Some of my best memories involve summertime trips to tiki shack, front porch chats, white collar marathons, drives up the hill, and blasting Karmin in your car. You've always helped me get of my shell, get out of my comfort zone and convinced me that sitting at home reading politicians autobiographies should only be done in moderation.
But really. Who else will stay up into the wee hours of the morning with me talking about campaign strategies, aspirations for future non-profit projects, and a love and passion for everything Southern Utah University? That's a person who'll be hard to come by.
One of the things that makes me happier than just about anything else is sharing in the successes of my friends
(Yes, I always feel like a proud mother). I am constantly in awe of the incredible people I am surrounded by. Jenna, I would gladly help you memorize all of the trustee's names before your interview, help edit your application for EWB, tear up when you accept a t-bird award, make posters for your Dancing With the Stars competition, buy you ice cream when you find out you're going to NACA etc. etc. etc. all over again. You have achieved many great things and it makes me SO incredibly happy. And you've done the exact same thing for me, and I thank you.
I could go on and on but the tears are starting to flow and I'm sitting at the front desk of the Welcome Center
(embarrassing). I know you're not going away forever...thank goodness for modern technology including skype, text, calling etc. To put it simple, there's going to be a void here come Sunday morning. A void I'm not sure I know how (or if I want) to replace. It will be different at SUU without you here. I'm not looking forward to it, but whether I like it or not, its happening. Yet, I know that friendship is more than these college memories we've shared, the ups and downs, the happiest of successes and the darkest of days. It will continue to be strong--that much I know. And I couldn't be more excited about that! You'll just be a little bit further away...that's all.

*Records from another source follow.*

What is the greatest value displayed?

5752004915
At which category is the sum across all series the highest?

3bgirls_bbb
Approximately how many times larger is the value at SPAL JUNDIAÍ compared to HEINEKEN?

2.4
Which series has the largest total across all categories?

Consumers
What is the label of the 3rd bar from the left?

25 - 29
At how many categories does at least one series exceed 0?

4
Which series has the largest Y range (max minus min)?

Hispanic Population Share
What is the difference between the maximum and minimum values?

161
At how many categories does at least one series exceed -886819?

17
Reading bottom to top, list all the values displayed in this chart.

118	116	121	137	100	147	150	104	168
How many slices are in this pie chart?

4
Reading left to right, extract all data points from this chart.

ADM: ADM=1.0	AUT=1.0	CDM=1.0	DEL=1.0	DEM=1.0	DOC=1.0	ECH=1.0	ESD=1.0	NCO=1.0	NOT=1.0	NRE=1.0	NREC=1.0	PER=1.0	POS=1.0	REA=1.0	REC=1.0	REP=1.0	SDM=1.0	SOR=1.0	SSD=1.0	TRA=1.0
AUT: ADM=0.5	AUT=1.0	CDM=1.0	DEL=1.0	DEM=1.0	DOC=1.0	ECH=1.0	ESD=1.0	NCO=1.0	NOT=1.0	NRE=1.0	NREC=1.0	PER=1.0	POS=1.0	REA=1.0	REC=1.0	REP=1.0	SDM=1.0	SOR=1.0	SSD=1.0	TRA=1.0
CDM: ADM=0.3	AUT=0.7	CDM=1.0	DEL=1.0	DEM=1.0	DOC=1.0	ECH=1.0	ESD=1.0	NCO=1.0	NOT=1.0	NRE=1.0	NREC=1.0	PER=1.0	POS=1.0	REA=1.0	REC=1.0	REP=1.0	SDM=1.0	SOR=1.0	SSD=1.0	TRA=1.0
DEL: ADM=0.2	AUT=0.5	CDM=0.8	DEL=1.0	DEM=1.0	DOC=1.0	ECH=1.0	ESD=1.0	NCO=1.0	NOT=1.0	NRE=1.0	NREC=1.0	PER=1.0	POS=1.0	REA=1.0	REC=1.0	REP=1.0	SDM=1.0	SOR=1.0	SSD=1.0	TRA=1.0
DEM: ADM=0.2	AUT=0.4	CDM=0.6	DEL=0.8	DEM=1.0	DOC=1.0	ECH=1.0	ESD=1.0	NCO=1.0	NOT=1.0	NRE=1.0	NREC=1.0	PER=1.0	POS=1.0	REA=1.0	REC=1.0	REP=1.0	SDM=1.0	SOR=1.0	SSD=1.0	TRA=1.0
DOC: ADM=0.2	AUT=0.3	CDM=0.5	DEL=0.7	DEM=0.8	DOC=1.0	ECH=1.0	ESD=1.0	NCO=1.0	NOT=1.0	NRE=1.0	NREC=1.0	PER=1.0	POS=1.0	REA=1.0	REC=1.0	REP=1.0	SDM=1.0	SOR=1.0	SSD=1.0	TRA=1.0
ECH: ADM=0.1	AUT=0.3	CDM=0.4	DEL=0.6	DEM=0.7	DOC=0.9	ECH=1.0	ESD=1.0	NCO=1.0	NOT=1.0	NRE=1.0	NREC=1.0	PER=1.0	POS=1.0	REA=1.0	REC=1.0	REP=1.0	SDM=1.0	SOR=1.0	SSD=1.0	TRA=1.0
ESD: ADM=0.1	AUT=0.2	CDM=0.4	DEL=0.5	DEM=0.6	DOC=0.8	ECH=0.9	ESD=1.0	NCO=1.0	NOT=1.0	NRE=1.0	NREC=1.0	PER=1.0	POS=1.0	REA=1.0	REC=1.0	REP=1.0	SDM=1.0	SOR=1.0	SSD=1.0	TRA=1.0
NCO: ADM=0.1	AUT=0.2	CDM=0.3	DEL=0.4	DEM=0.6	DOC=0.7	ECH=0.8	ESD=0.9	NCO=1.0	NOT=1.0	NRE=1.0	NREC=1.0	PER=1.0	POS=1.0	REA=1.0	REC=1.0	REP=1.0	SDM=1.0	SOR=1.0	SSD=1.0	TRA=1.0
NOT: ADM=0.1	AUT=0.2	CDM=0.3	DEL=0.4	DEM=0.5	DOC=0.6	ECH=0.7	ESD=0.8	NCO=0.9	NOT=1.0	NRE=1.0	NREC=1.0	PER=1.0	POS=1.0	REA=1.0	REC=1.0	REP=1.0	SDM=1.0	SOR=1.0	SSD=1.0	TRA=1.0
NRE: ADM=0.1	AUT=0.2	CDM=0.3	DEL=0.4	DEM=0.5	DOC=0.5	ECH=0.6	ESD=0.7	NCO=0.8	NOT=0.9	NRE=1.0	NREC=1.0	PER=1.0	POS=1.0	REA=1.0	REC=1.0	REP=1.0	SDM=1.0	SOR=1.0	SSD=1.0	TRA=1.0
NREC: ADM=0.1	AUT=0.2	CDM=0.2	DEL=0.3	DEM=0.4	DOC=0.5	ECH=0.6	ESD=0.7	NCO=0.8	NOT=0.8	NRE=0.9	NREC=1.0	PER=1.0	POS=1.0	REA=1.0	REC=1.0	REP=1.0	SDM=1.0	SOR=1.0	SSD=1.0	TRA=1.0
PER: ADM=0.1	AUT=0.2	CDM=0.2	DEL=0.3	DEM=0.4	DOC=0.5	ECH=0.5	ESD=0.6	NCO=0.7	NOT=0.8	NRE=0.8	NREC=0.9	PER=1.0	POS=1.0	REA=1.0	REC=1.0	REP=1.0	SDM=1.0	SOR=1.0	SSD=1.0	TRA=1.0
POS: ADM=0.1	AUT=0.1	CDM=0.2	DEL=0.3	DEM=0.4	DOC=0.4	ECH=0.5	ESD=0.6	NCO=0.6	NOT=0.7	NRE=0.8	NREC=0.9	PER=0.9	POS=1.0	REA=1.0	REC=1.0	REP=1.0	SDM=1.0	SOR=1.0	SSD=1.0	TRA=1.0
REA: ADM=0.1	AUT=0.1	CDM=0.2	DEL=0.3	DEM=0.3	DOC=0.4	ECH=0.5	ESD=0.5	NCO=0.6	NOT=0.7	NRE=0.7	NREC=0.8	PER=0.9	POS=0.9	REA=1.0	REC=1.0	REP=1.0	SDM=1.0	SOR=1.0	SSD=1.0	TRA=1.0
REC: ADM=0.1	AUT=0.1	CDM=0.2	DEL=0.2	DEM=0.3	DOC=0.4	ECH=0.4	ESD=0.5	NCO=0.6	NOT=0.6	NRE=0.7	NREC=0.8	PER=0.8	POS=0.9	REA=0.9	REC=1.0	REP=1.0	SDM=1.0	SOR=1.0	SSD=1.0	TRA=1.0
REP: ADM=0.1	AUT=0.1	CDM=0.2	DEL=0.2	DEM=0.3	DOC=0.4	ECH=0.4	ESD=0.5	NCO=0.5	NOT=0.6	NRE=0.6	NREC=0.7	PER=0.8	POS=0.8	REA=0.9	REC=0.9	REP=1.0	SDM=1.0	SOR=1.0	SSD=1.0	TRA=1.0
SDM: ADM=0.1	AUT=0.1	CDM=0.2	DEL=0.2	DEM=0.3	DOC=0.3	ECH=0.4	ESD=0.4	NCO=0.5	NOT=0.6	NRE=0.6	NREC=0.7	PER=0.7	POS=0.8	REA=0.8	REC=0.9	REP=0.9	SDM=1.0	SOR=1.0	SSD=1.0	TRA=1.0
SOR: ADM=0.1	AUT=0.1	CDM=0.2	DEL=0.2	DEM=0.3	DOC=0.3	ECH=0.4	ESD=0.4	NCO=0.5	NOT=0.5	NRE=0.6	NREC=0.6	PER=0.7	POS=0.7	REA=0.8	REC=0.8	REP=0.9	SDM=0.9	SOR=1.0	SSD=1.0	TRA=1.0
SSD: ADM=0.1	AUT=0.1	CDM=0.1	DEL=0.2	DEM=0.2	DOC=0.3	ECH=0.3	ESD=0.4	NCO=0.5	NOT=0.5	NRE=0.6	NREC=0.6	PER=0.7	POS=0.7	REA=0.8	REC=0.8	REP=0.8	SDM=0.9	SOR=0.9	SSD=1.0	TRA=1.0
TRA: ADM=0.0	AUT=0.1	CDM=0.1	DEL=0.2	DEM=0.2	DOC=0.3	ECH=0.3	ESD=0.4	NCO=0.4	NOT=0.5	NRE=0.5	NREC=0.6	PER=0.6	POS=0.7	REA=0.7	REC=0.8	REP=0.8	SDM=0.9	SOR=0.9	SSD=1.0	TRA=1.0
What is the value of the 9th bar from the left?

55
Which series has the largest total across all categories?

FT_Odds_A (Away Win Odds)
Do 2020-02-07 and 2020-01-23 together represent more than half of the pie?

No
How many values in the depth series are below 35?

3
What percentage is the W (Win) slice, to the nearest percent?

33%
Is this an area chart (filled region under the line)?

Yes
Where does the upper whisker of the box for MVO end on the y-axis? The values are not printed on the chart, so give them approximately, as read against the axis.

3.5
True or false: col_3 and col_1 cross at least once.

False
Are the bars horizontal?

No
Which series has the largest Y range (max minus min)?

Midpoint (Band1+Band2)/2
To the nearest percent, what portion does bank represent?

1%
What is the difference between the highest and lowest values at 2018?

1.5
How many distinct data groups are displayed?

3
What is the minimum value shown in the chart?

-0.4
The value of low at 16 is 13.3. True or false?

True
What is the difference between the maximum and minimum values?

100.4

One of my favorite narratives from my favorite TV show
(I'll let you fill in the blank on that one) says
:
"This guy's walking down the street when he falls in a hole. The walls are so steep he can't get out. "A doctor passes by and the guy shouts up, 'Hey you. Can you help me out?' The doctor writes a prescription, throws it down in the hole and moves on. Then a priest comes along and the guy shouts up, 'Father, I'm down in this hole can you help me out?' The priest writes out a prayer, throws it down in the hole and moves on. Then a friend walks by, 'Hey, Joe, it's me can you help me out?' And the friend jumps in the hole. Our guy says, 'Are you stupid?! Now we're both down here!' The friend says, 'Yeah, but I've been down here before...and I know the way out.'"
Happy Graduation, Jenna. You've got big opportunities coming your way, I just know it. Thanks for always being willing to jump in the hole and show me the way out.